Primary readouts: microglial morphological activation scoring (Iba-1 immunofluorescence; branching complexity by fractal dimension or manual scoring); microglia flow cytometry (CD11b+CD45low = resident microglia; CD45hi = infiltrating monocytes); CNS cytokine profiling (ELISA or multiplex on tissue homogenate or CSF); BBB permeability (Evans blue, FITC-dextran, or claudin-5/occludin/ZO-1 western blot); neuronal survival (NeuN+ count, TUNEL+, caspase-3 activity); functional outcomes (Morris water maze, novel object recognition, rotarod, cylinder test for asymmetry).
Mechanistic Summary: Neuroinflammation Peptide Selection
The peptides reviewed cover non-redundant axes of neuroinflammation biology. Semax provides BDNF-TrkB-driven microglial M1 suppression and neuroprotection with excellent CNS bioavailability via intranasal delivery. Selank covers tuftsin receptor-driven pro-resolving microglial biology and GABAergic excitotoxicity attenuation. BPC-157 addresses BBB tight junction integrity and FAK-mediated BMEC cytoprotection. GHK-Cu provides Nrf2-antioxidant protection against the oxidative burst component of microglial activation. Epitalon covers pineal-melatonin-mediated hypothalamic neuroinflammation and glymphatic biology. Thymosin Alpha-1 addresses CNS T-cell-mediated autoimmune neuroinflammation through Treg expansion. DSIP targets the sleep-glymphatic-neuroinflammation cycle. LL-37 provides FPR2-specific microglial modulation as a complementary anti-inflammatory tool.
Multi-peptide neuroinflammation research designs using appropriate receptor antagonists (MC4R antagonist SHU9119 for Semax; atosiban for OT; D-[Lys3]-GHRP-6 for GHRP-6 controls; WRW4 for LL-37/FPR2; K252a for BDNF-TrkB; compound C for AMPK; ML385 for Nrf2) provide the mechanistic resolution to assign specific pathway contributions in complex neuroinflammatory models where multiple mechanisms operate simultaneously.

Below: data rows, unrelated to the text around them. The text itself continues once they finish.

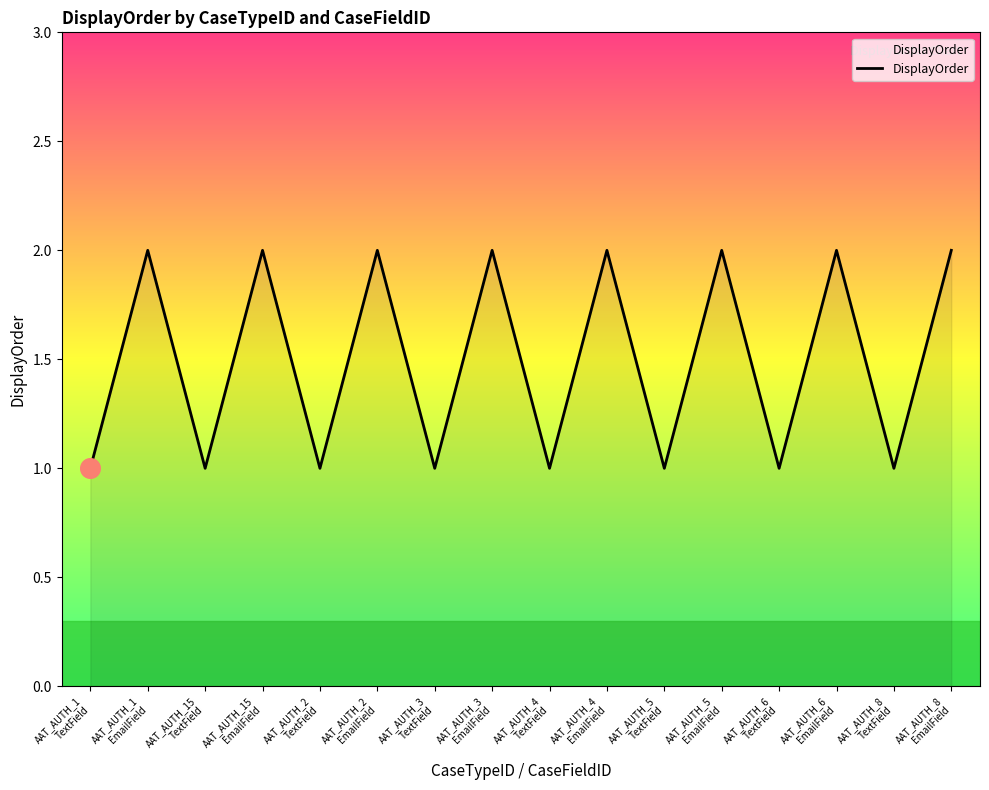

Approximately how many times larger is the value at AAT_AUTH_15
EmailField compared to AAT_AUTH_3
TextField?

2.0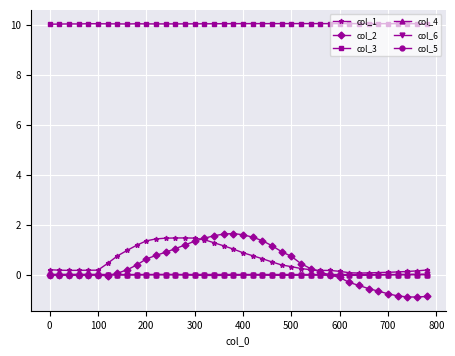

What is the maximum value shown in the chart?

10.0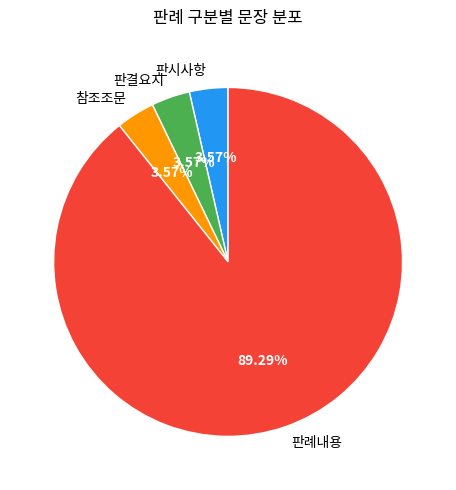

What is the largest slice in the pie chart?

판례내용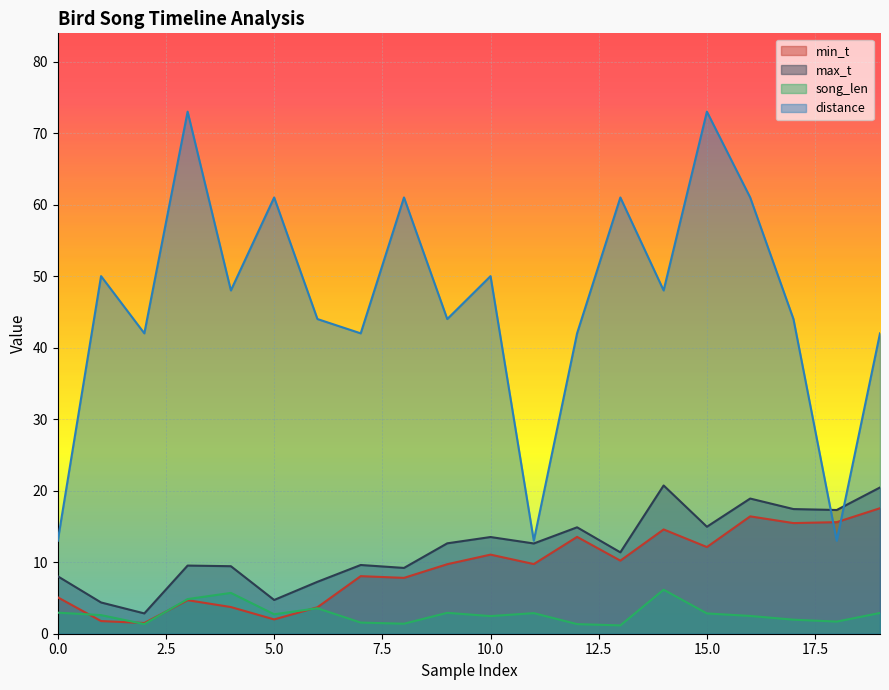

What is the difference between the maximum and minimum values in the distance series?

60.0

🇬🇧 UK Research Peptides: PeptidesLab UK supplies COA-verified peptides for neuroinflammation and CNS biology research laboratory use. View UK stock →
UK Regulatory Framework
All peptides discussed in this article are supplied and used in the UK as Research Use Only (RUO) compounds under the Human Medicines Regulations 2012. CNS and neurological research using these peptides in animals requires appropriate institutional ethics approval. Human CNS tissue or CSF research requires HTA licensing. All compounds should meet HPLC purity ≥98%, ESI-MS molecular weight confirmation, and LAL ≤0.1 EU/mg endotoxin standards — particularly critical for in vitro microglia and neurone cultures where endotoxin contamination is a major confound in LPS-pathway research.